* [WHAT IS BEING ASKED] Copy word for word the lines in the records below, starting at the line with "mailadressen hebt, kunt u deze gegevens" and ending at the line with "Tweets frikis". Skip the pictures.

* [SOURCE MATERIAL]

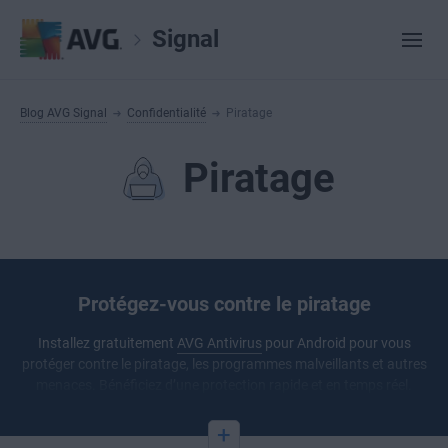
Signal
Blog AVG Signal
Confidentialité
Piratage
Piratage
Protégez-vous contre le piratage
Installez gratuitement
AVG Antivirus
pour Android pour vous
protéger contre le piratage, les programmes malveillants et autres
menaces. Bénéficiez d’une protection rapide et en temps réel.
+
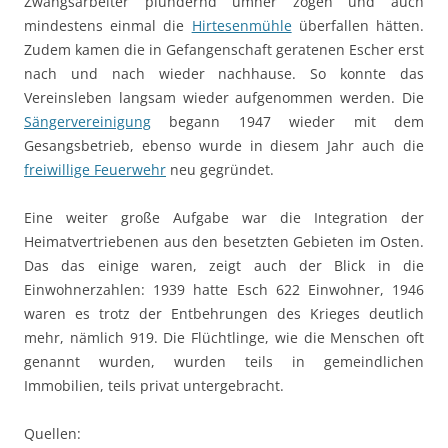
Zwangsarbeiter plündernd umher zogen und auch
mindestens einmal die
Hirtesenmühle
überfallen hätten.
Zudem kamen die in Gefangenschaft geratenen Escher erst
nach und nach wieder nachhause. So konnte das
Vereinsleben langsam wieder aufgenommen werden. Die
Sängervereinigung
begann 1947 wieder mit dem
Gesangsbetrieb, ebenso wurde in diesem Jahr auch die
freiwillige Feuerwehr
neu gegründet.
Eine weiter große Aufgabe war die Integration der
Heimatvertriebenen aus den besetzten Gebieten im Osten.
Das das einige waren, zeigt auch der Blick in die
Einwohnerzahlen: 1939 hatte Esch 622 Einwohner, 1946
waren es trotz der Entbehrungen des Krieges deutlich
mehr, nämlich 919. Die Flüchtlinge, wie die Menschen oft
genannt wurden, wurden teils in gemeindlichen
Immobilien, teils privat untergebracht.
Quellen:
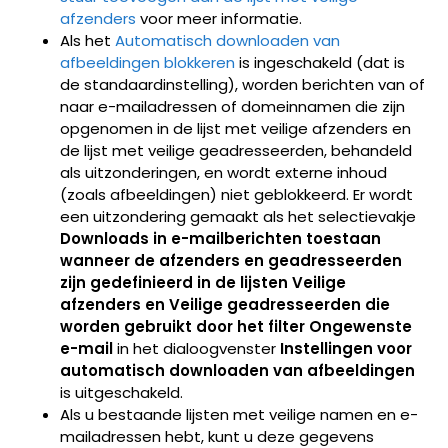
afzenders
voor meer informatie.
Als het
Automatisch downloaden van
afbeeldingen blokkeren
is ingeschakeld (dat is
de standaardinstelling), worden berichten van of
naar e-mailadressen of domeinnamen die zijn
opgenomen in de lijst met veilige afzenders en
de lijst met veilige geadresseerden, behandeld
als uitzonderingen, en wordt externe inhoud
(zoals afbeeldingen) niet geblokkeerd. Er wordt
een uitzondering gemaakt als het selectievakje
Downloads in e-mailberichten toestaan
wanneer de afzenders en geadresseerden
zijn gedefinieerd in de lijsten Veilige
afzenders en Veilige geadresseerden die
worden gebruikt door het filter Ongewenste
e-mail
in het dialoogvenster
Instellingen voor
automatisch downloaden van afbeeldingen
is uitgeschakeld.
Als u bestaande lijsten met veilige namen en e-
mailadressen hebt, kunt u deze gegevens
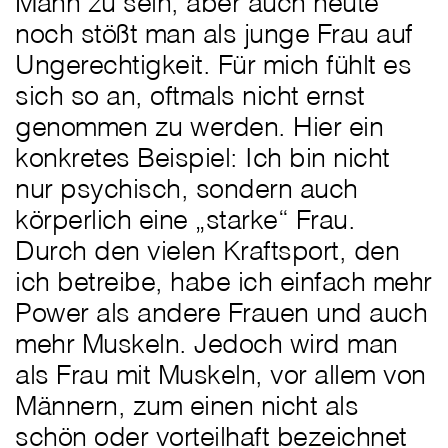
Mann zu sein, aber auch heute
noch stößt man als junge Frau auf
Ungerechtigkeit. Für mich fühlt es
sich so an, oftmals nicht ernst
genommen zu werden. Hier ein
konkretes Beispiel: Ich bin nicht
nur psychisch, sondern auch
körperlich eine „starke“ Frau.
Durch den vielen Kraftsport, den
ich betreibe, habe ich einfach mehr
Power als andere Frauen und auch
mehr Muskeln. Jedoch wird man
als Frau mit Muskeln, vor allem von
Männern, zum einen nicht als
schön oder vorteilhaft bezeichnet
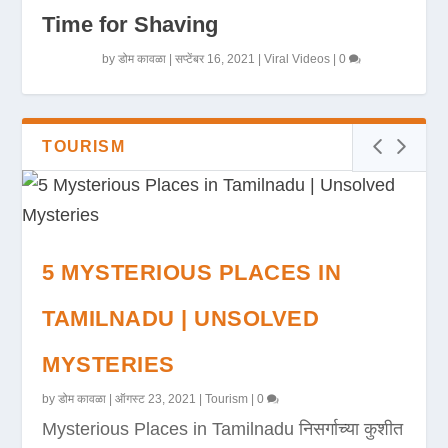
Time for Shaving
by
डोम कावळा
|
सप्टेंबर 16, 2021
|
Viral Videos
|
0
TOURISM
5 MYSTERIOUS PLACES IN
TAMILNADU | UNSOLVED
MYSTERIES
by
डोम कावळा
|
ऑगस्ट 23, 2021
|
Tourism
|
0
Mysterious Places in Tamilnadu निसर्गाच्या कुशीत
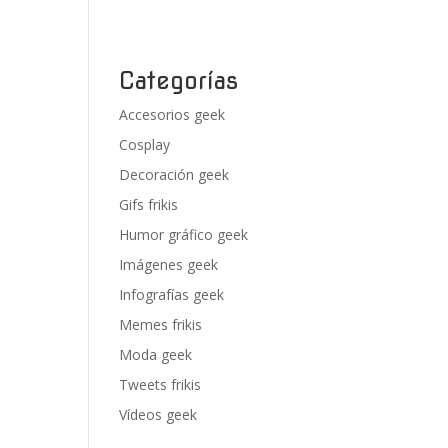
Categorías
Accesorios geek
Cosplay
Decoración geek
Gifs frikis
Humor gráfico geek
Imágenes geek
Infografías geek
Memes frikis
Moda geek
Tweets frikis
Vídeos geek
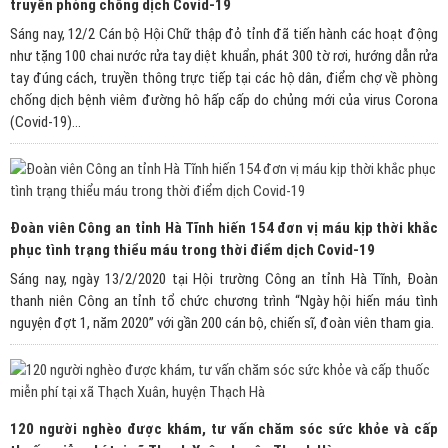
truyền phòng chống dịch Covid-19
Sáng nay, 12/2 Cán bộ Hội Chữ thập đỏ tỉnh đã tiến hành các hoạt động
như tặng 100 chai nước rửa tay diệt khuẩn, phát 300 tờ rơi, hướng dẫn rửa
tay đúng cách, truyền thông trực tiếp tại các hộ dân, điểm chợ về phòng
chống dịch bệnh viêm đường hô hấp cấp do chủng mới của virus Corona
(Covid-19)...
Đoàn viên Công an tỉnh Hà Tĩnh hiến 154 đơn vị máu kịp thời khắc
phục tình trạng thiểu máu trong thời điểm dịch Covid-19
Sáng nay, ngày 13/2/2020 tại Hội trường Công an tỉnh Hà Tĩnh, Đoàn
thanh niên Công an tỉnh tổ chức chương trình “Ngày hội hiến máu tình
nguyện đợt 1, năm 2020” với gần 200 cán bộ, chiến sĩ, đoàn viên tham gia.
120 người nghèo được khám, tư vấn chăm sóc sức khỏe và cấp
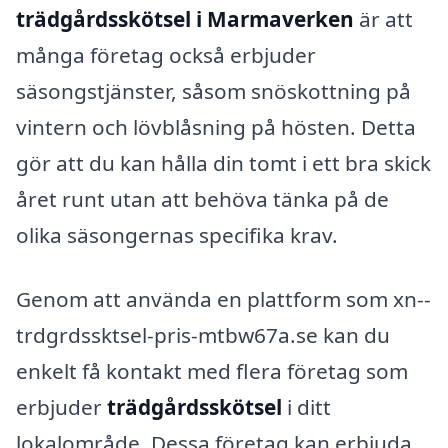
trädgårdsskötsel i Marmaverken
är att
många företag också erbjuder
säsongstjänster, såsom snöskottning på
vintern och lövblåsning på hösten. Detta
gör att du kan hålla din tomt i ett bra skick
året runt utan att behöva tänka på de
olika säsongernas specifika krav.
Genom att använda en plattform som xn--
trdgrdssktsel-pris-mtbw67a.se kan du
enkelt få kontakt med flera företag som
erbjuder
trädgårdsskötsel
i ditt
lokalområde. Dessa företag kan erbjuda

* [OUTPUT FOR THIS EXERCISE]
mailadressen hebt, kunt u deze gegevens
Mann zu sein, aber auch heute
noch stößt man als junge Frau auf
Ungerechtigkeit. Für mich fühlt es
sich so an, oftmals nicht ernst
genommen zu werden. Hier ein
konkretes Beispiel: Ich bin nicht
nur psychisch, sondern auch
körperlich eine „starke“ Frau.
Durch den vielen Kraftsport, den
ich betreibe, habe ich einfach mehr
Power als andere Frauen und auch
mehr Muskeln. Jedoch wird man
als Frau mit Muskeln, vor allem von
Männern, zum einen nicht als
schön oder vorteilhaft bezeichnet
Time for Shaving
by
डोम कावळा
|
सप्टेंबर 16, 2021
|
Viral Videos
|
0
TOURISM
5 MYSTERIOUS PLACES IN
TAMILNADU | UNSOLVED
MYSTERIES
by
डोम कावळा
|
ऑगस्ट 23, 2021
|
Tourism
|
0
Mysterious Places in Tamilnadu निसर्गाच्या कुशीत
Categorías
Accesorios geek
Cosplay
Decoración geek
Gifs frikis
Humor gráfico geek
Imágenes geek
Infografías geek
Memes frikis
Moda geek
Tweets frikis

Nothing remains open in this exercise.